Exercise >> Quote every one of the entries below word for word, omitting the pictures from your reply.
-*-
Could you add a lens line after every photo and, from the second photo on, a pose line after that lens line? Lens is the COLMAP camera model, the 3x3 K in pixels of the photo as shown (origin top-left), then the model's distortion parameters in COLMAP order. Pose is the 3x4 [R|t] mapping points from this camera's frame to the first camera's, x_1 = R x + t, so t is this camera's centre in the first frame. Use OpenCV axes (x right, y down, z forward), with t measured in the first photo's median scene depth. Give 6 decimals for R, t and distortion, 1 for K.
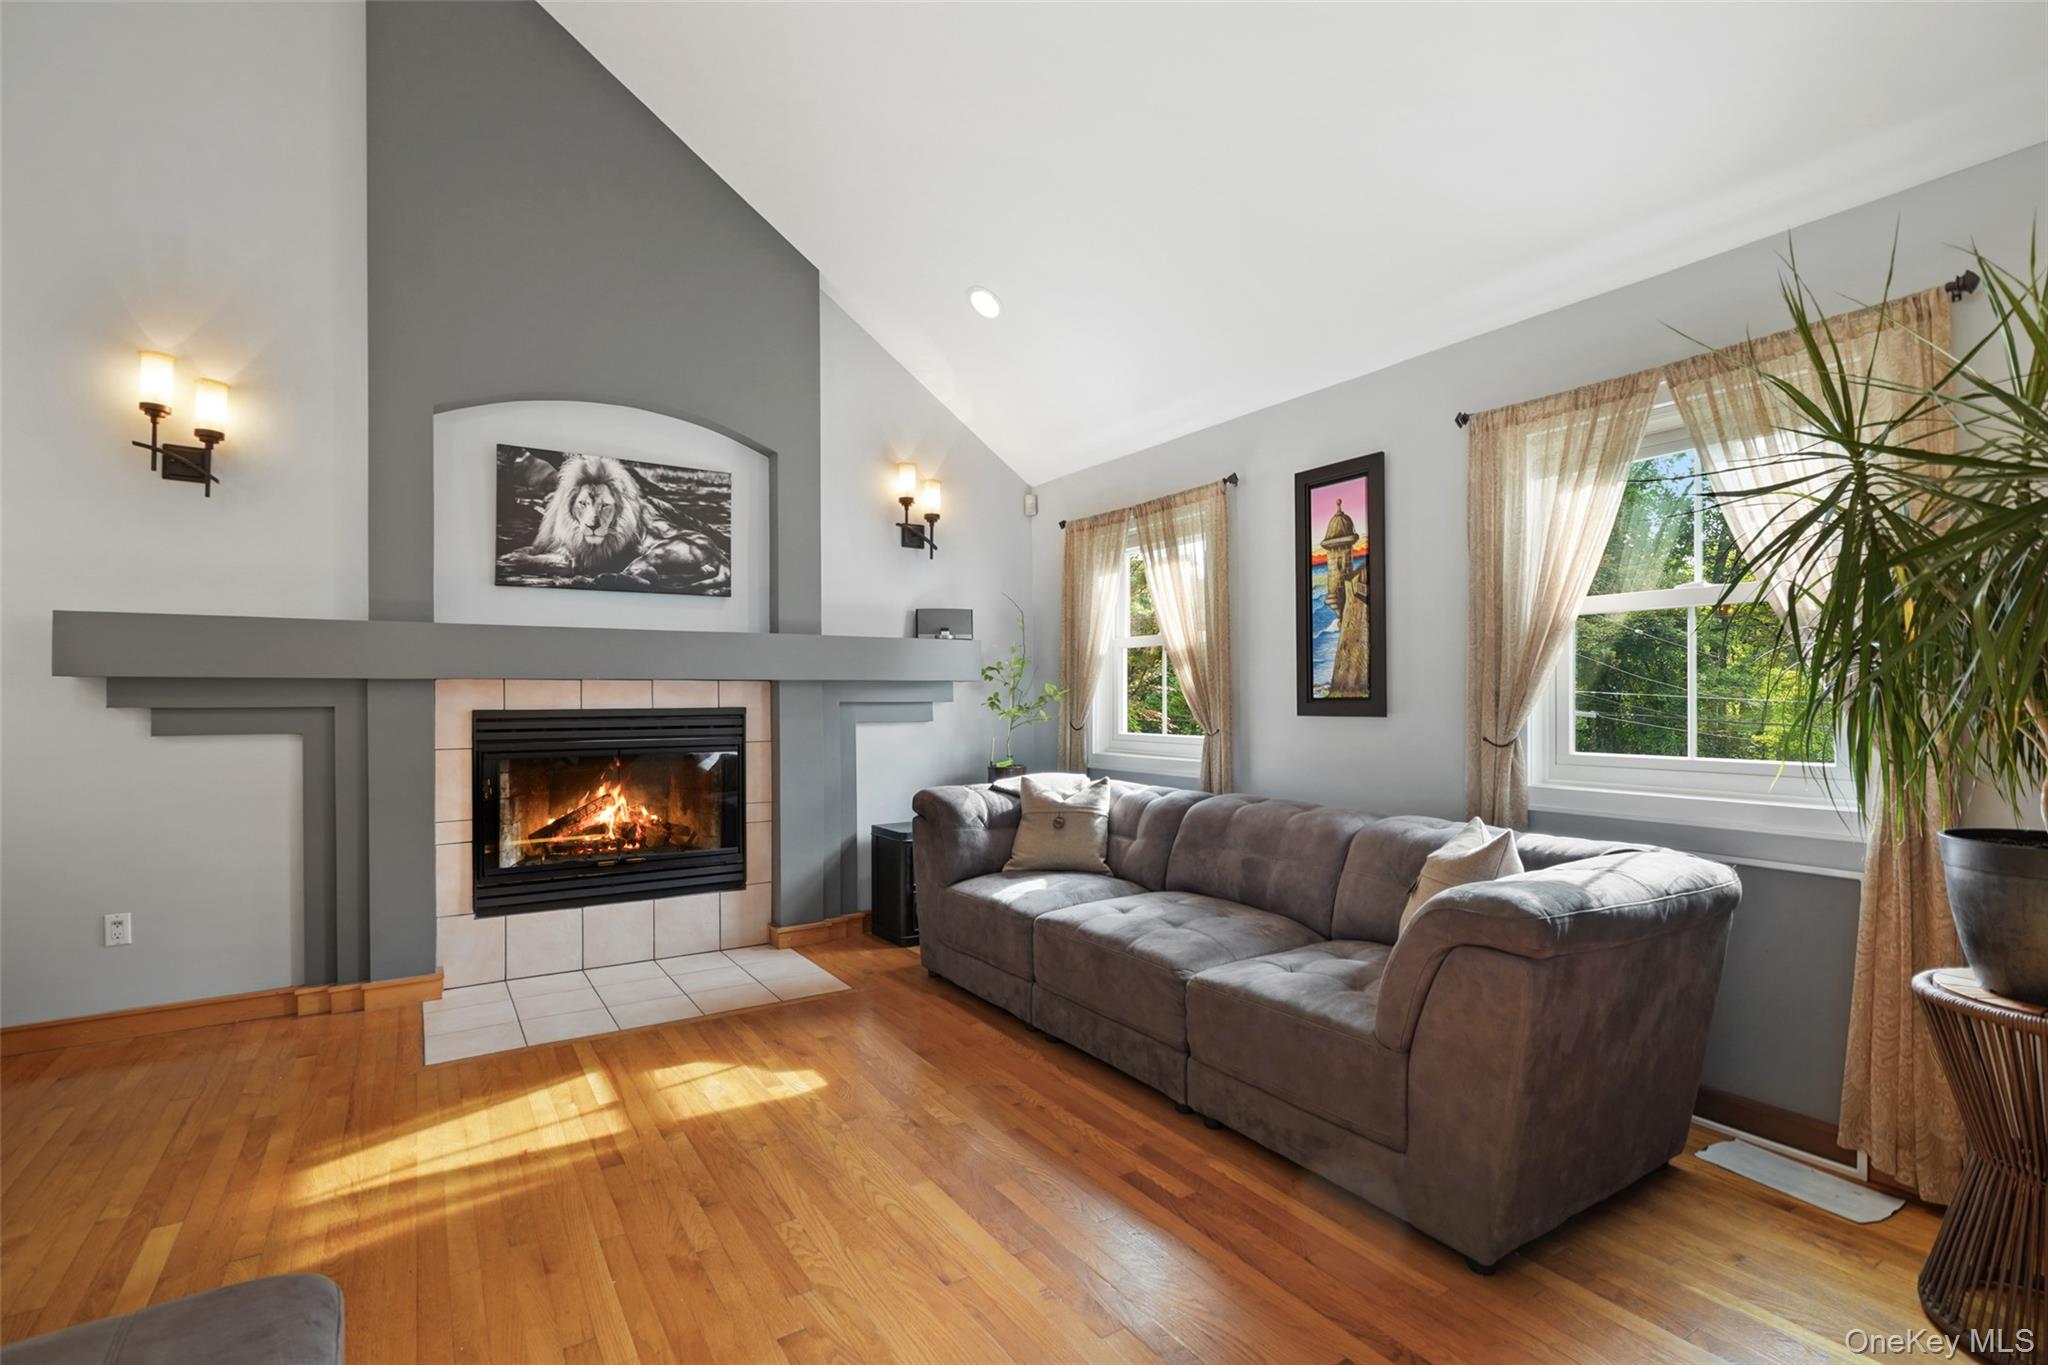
lens RADIAL K [[930.8, 0, 1015.7], [0, 930.8, 687.8], [0, 0, 1]] dist [-0.010286, 0.003005]
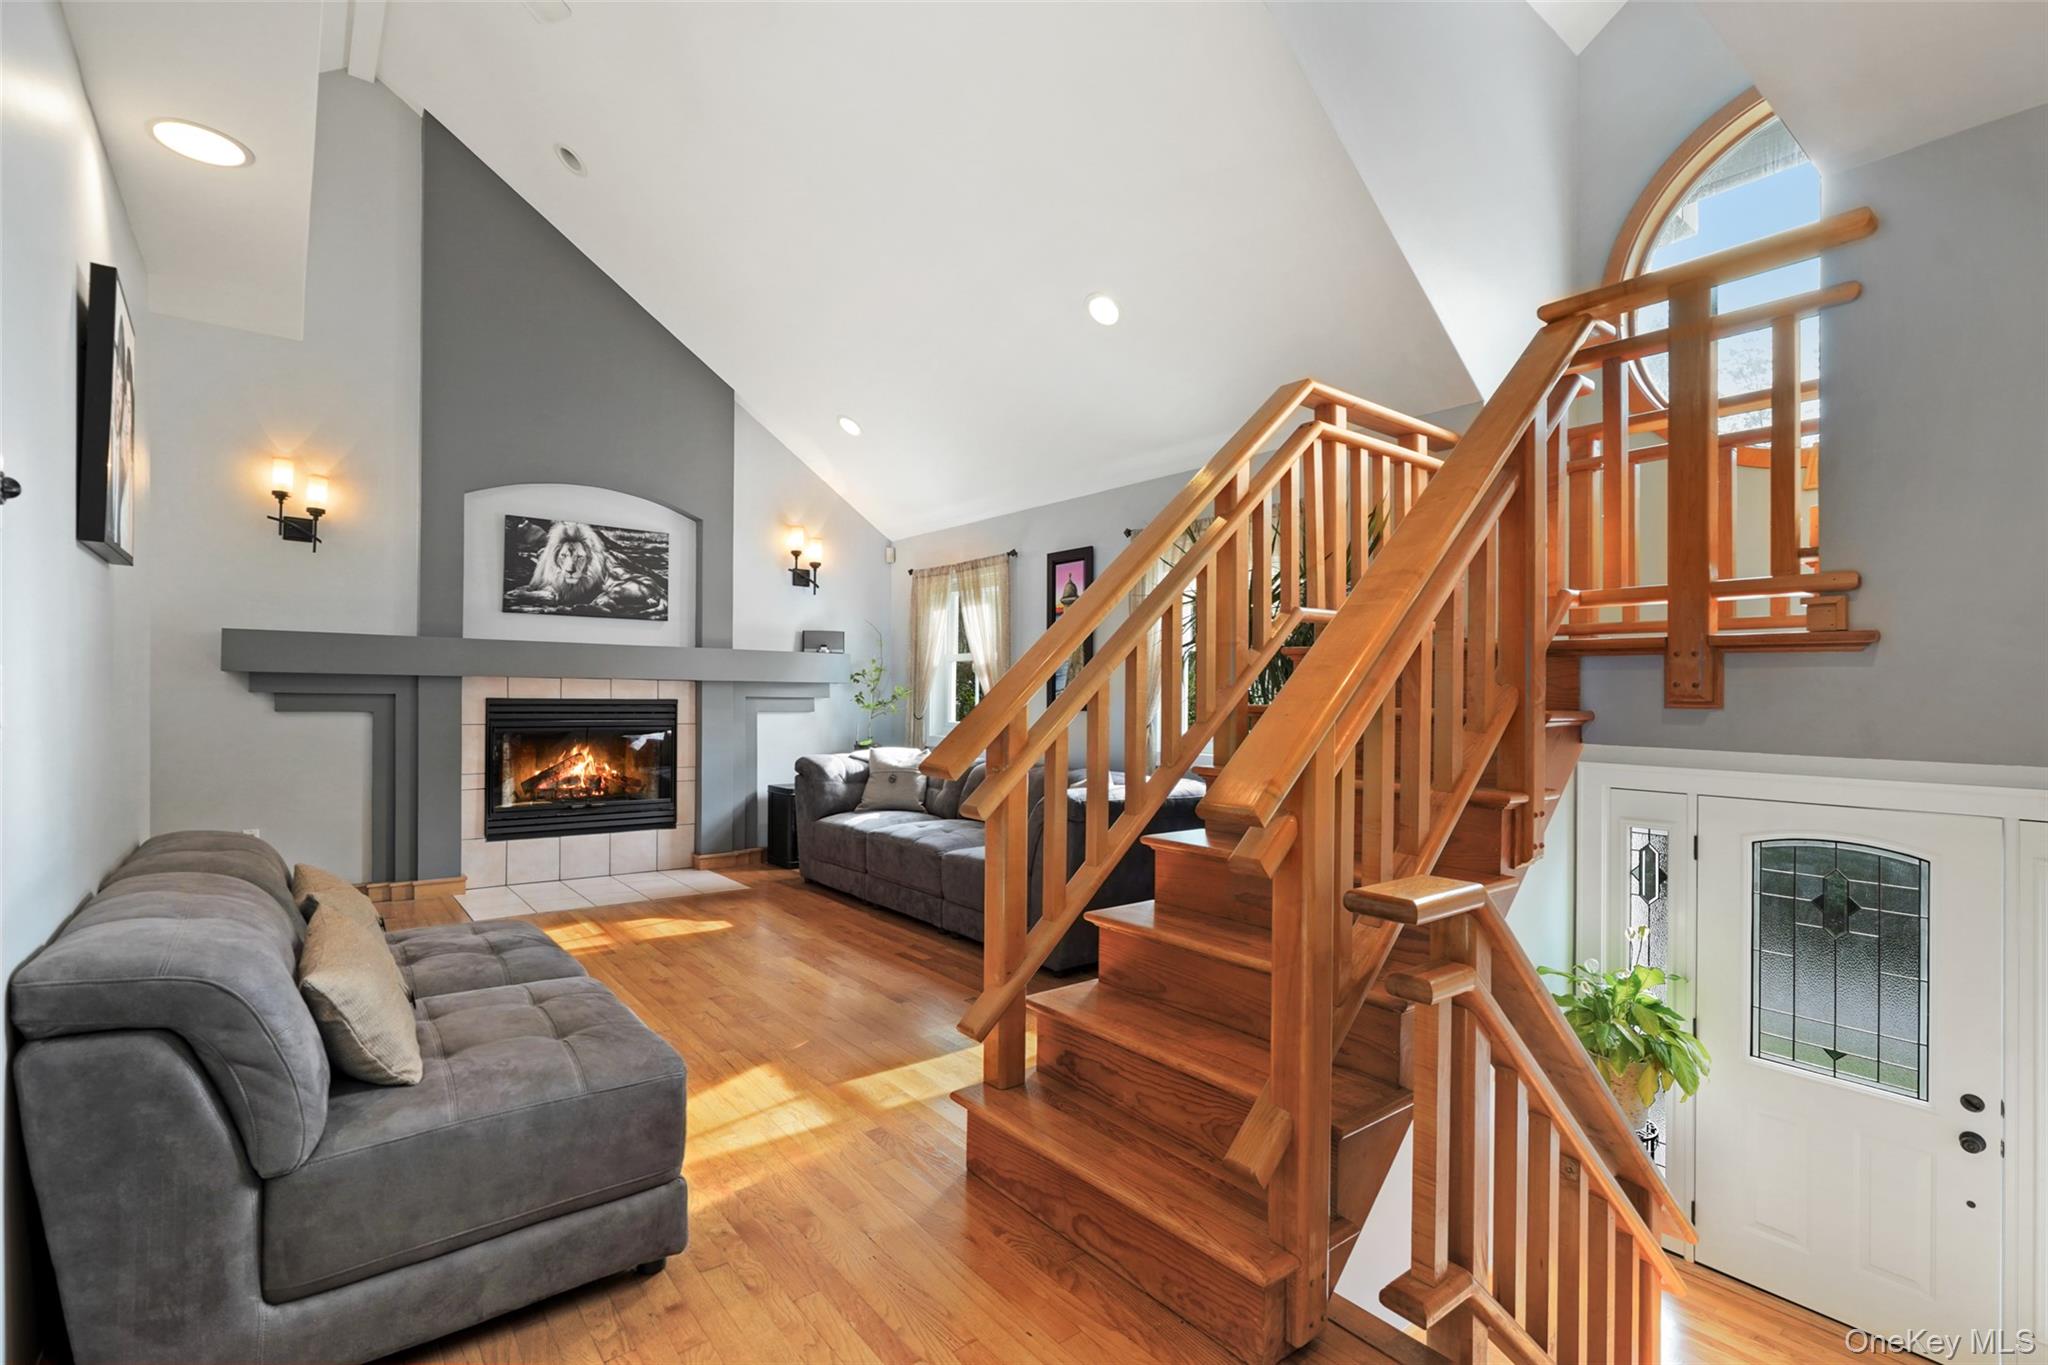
lens RADIAL K [[930.8, 0, 1024.2], [0, 930.8, 703.3], [0, 0, 1]] dist [-0.010286, 0.003005]
pose [[0.994925, 0.015527, 0.099412, 0.110558], [-0.017300, 0.999706, 0.017003, -0.006662], [-0.099119, -0.018637, 0.994901, -0.539225]]
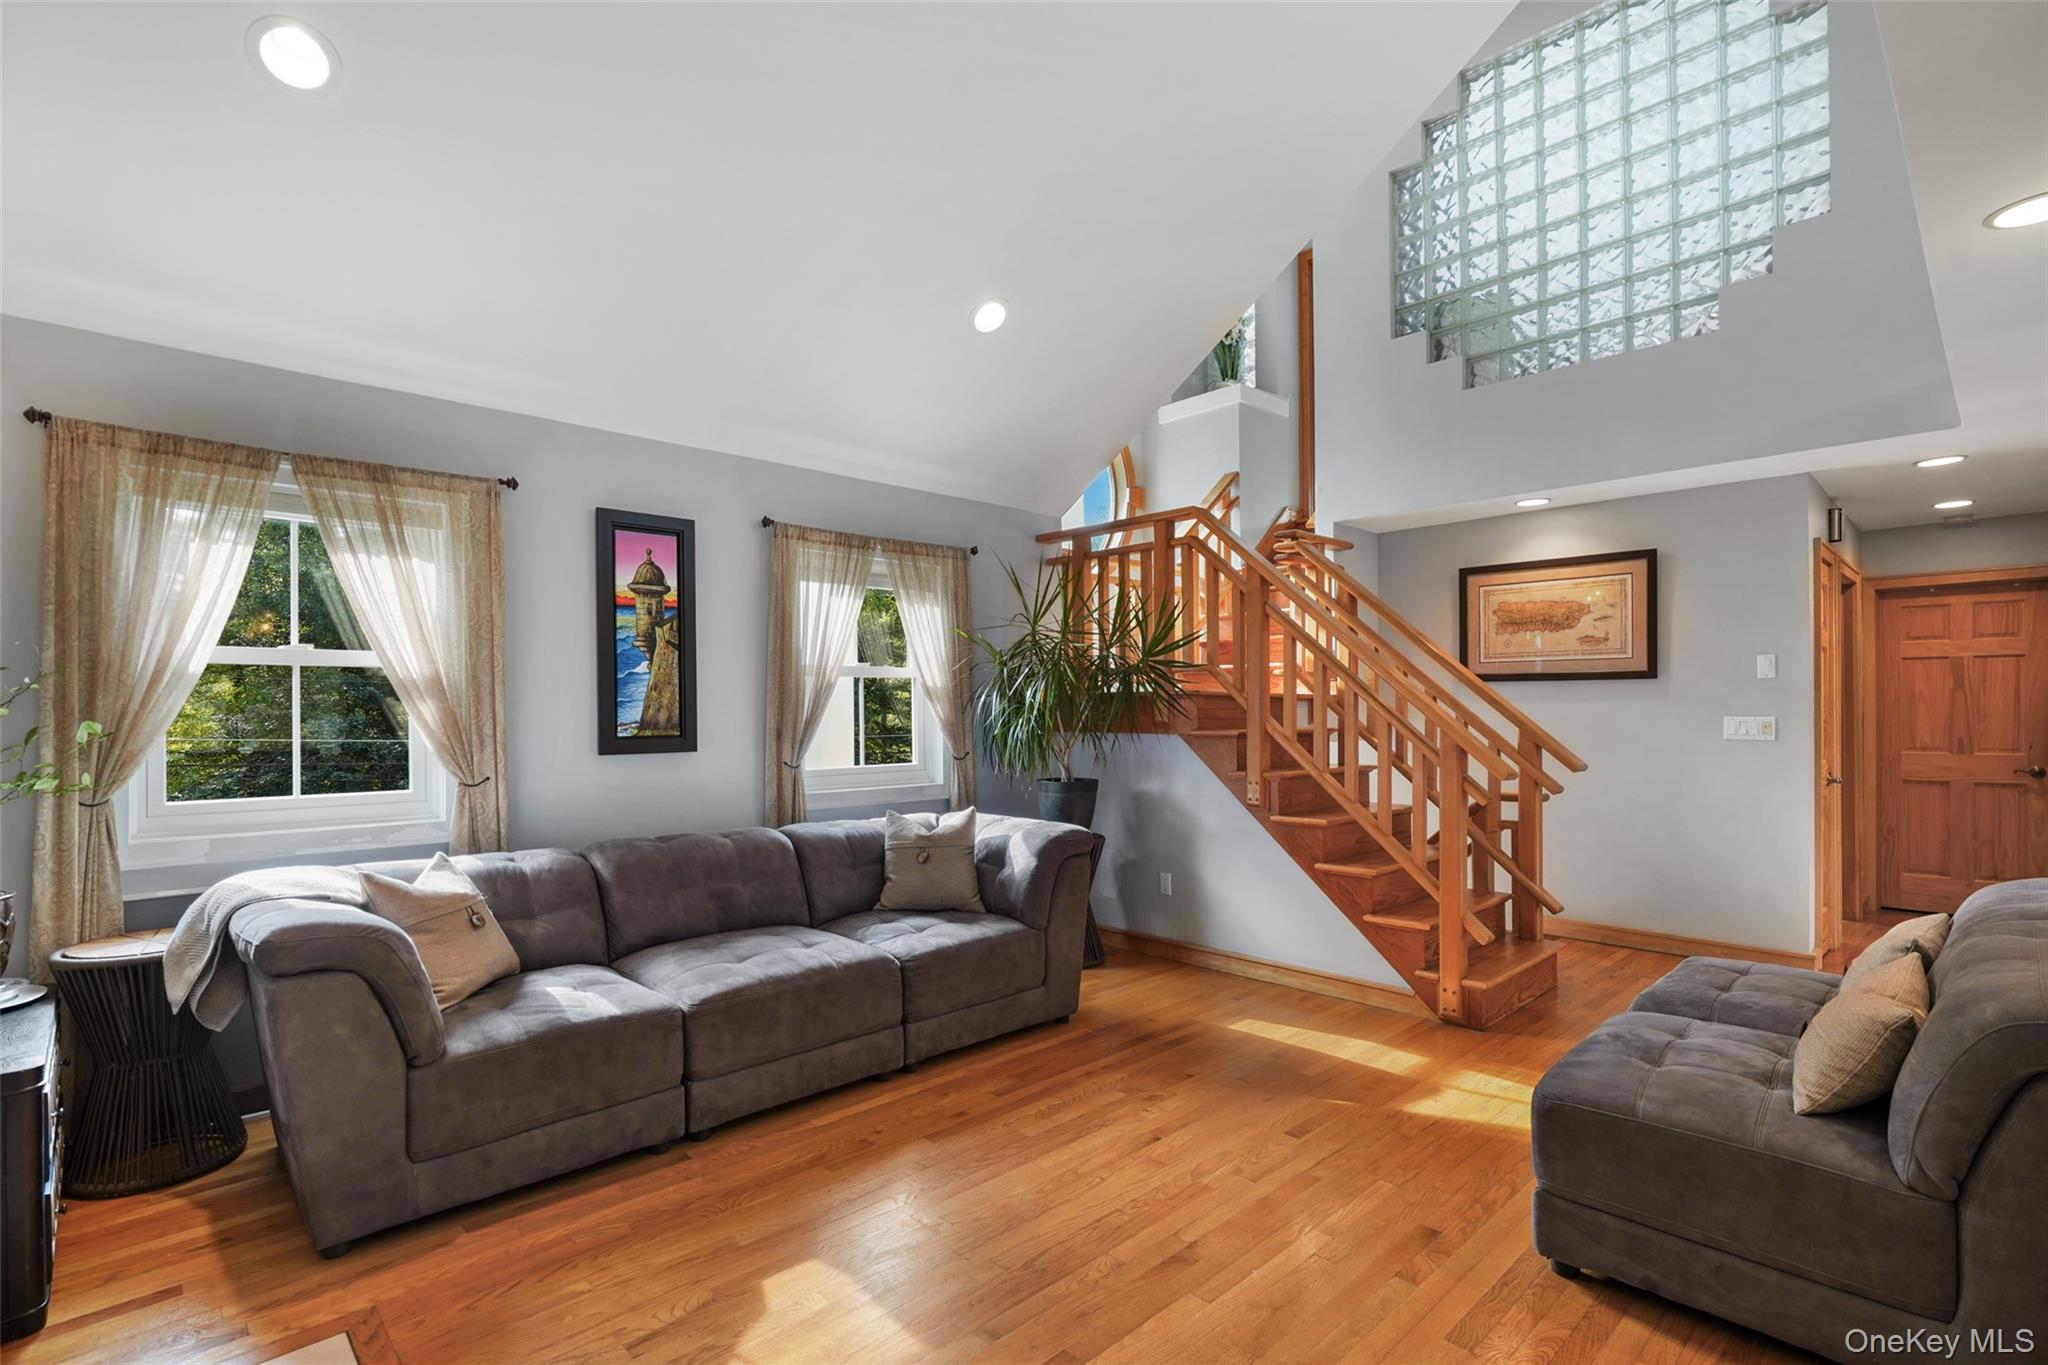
lens RADIAL K [[930.8, 0, 1040.3], [0, 930.8, 712.4], [0, 0, 1]] dist [-0.010286, 0.003005]
pose [[-0.190131, 0.010476, 0.981703, -0.732483], [0.002999, 0.999945, -0.010090, -0.004041], [-0.981754, 0.001026, -0.190152, 0.722366]]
-*-
Answer to the exercise >>
Could you add a lens line after every photo and, from the second photo on, a pose line after that lens line? Lens is the COLMAP camera model, the 3x3 K in pixels of the photo as shown (origin top-left), then the model's distortion parameters in COLMAP order. Pose is the 3x4 [R|t] mapping points from this camera's frame to the first camera's, x_1 = R x + t, so t is this camera's centre in the first frame. Use OpenCV axes (x right, y down, z forward), with t measured in the first photo's median scene depth. Give 6 decimals for R, t and distortion, 1 for K.
lens RADIAL K [[930.8, 0, 1015.7], [0, 930.8, 687.8], [0, 0, 1]] dist [-0.010286, 0.003005]
lens RADIAL K [[930.8, 0, 1024.2], [0, 930.8, 703.3], [0, 0, 1]] dist [-0.010286, 0.003005]
pose [[0.994925, 0.015527, 0.099412, 0.110558], [-0.017300, 0.999706, 0.017003, -0.006662], [-0.099119, -0.018637, 0.994901, -0.539225]]
lens RADIAL K [[930.8, 0, 1040.3], [0, 930.8, 712.4], [0, 0, 1]] dist [-0.010286, 0.003005]
pose [[-0.190131, 0.010476, 0.981703, -0.732483], [0.002999, 0.999945, -0.010090, -0.004041], [-0.981754, 0.001026, -0.190152, 0.722366]]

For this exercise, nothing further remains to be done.